Basketçiler de kırbaç yemiş Irak Milli Takımı'nın antrenörü Fikret
Toma oyuncuların aksine bir Hıristiyan. Ancak daha söze başlamadan
ilk hatırlattığı, “Biz Iraklıyız” oluyor. Fikret Toma, oyunculuğu
döneminde Irak'ın en tanınmış basketbolcularından birisiymiş. Sonra
kendini antrenörlüğe adamış. Antrenörlüğe ilk başladığı dönemde
başından öyle bir olay geçmiş ki, basketbolcu olmadığına şükretmiş.

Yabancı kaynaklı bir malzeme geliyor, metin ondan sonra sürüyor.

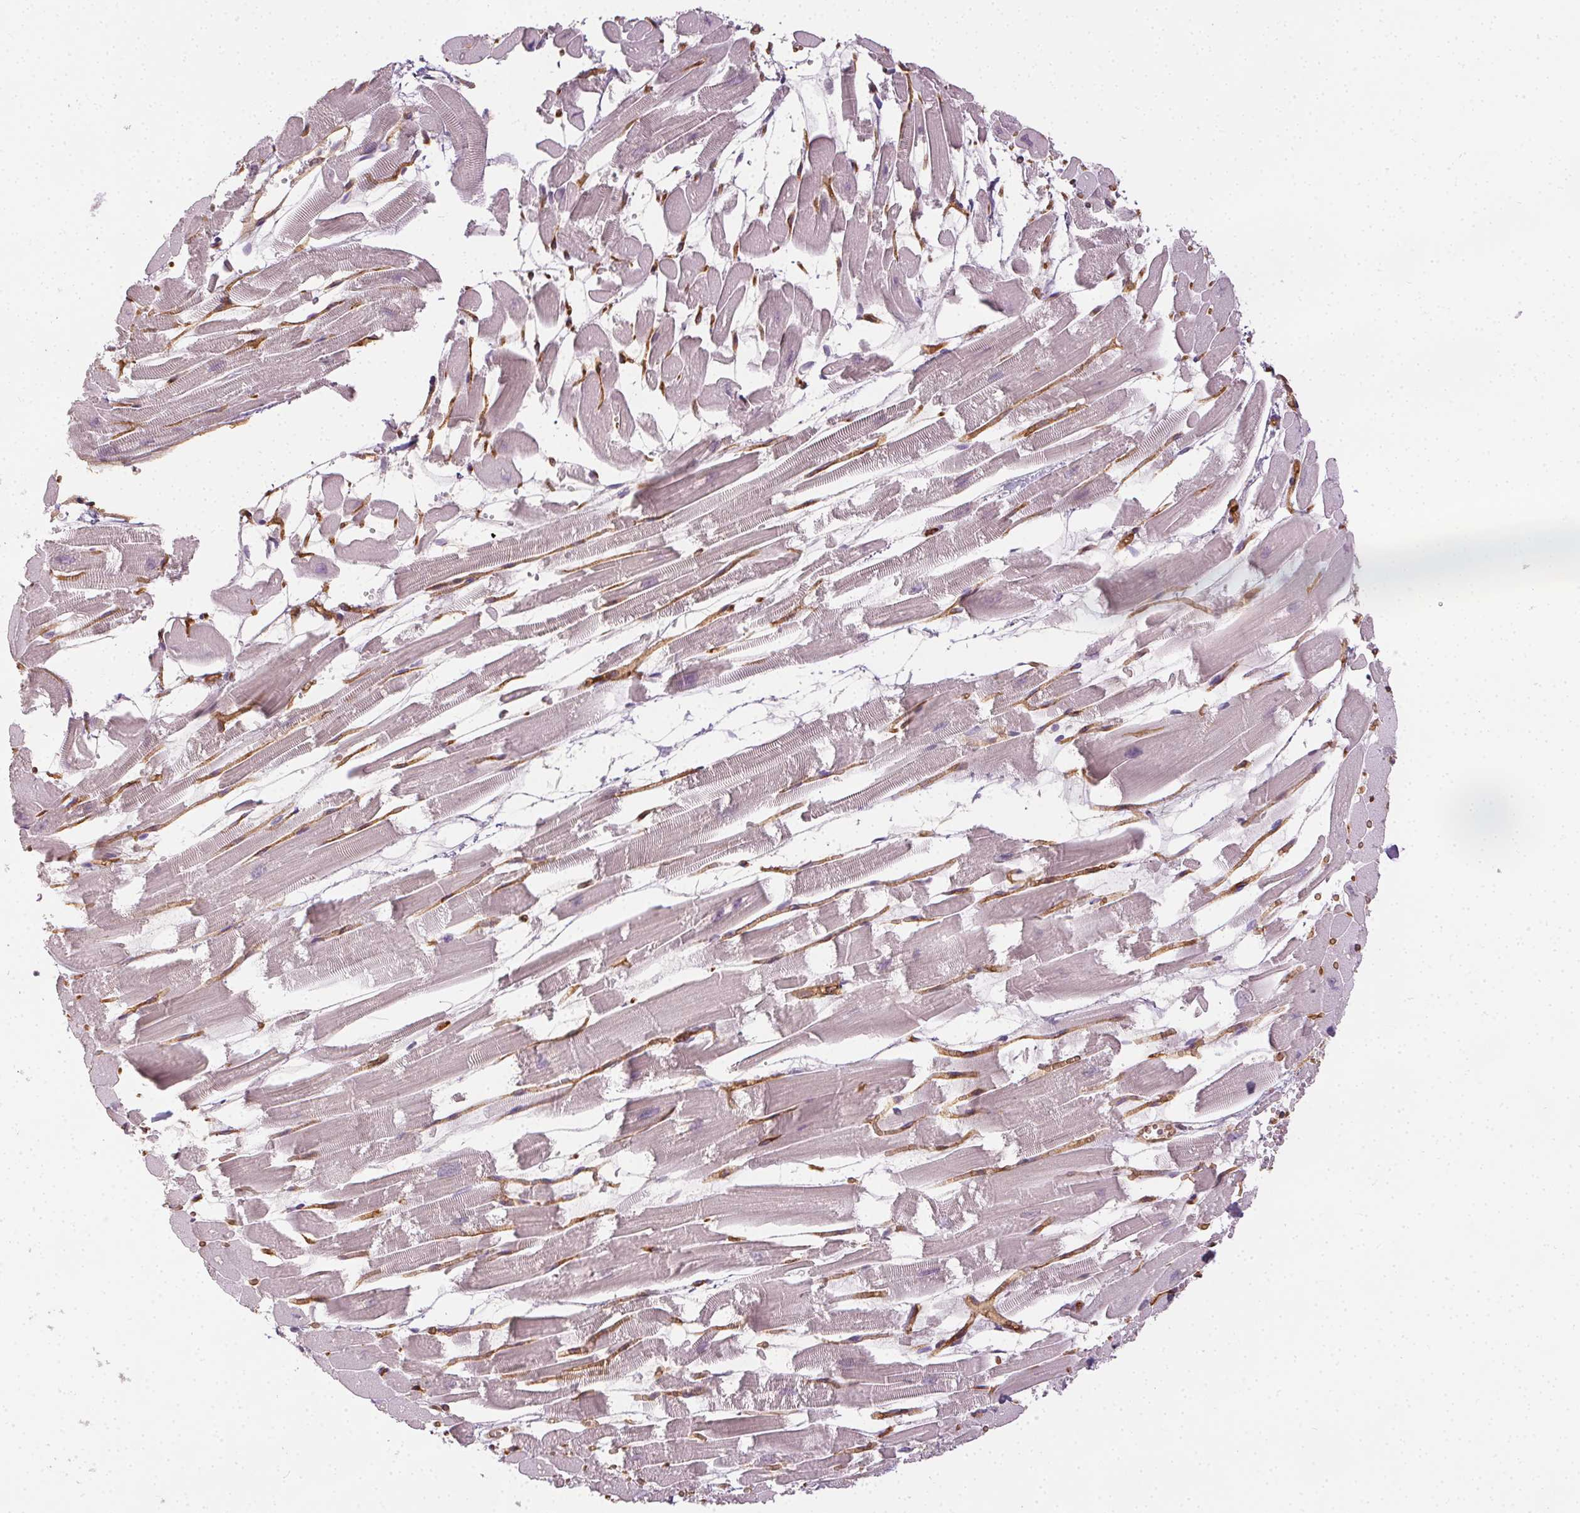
{"staining": {"intensity": "negative", "quantity": "none", "location": "none"}, "tissue": "heart muscle", "cell_type": "Cardiomyocytes", "image_type": "normal", "snomed": [{"axis": "morphology", "description": "Normal tissue, NOS"}, {"axis": "topography", "description": "Heart"}], "caption": "A photomicrograph of human heart muscle is negative for staining in cardiomyocytes. Brightfield microscopy of IHC stained with DAB (3,3'-diaminobenzidine) (brown) and hematoxylin (blue), captured at high magnification.", "gene": "PODXL", "patient": {"sex": "female", "age": 52}}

Herkes Uday Hüseyin'in 5 yıl önce Irak Milli Futbol Takımı'nın
oyuncularını kırbaçlattığı haberini ilk kez duyarken, Fikret Toma
bu olaya 1987 yılında tanık olmuş, “1987 yılında Asya Oyunları'na
katılmıştık. Ben de antrenörlüğe yeni başlamıştım. 13 takımın
katıldığı turnuva sonunda 9. olabildik. Sonra Saddam Hüseyin'in
adamları bizim takımı topladı ve saraya götürdü. Orada bütün
oyuncuları gözümüzün önünde kırbaç cezasına çarptırdılar. İnanılmaz
bir görüntüydü. Biz antrenör olduğumuz için bizi dövmediler.
Irak'ta bu tür cezalar hep vardı zaten. Ancak tüm dünya Uday
Hüseyin'in futbolcuları kırbaçlatmasını biliyor. Biz bunları hep
yaşıyorduk.” Fikret Toma, yıllardır topraklarında yaşanan
savaşların kendilerini çok gerilere götürdüğünü söyleyerek, yeni
yeni düzlüğe çıktıklarını belirtiyor. Zamanında Irak Basketbol
Takımı'nı Arap topraklarının en iyisi yapmak için kurduklarını
ancak bu savaşlar sonucunda orta sıralarda mücadele eden sıradan
bir ekip olduklarını ifade ediyor. Saddam Hüseyin'in uyguladığı
baskıcı siyaset yüzünden ülkelerinden dışarı güçlükle
çıkabildiklerini anlatan Toma, “Kimse de ülkemize sokulmadığı için
maç yapamadık. Haliyle bütün bu kısıtlamalar, sporu geriye götürdü.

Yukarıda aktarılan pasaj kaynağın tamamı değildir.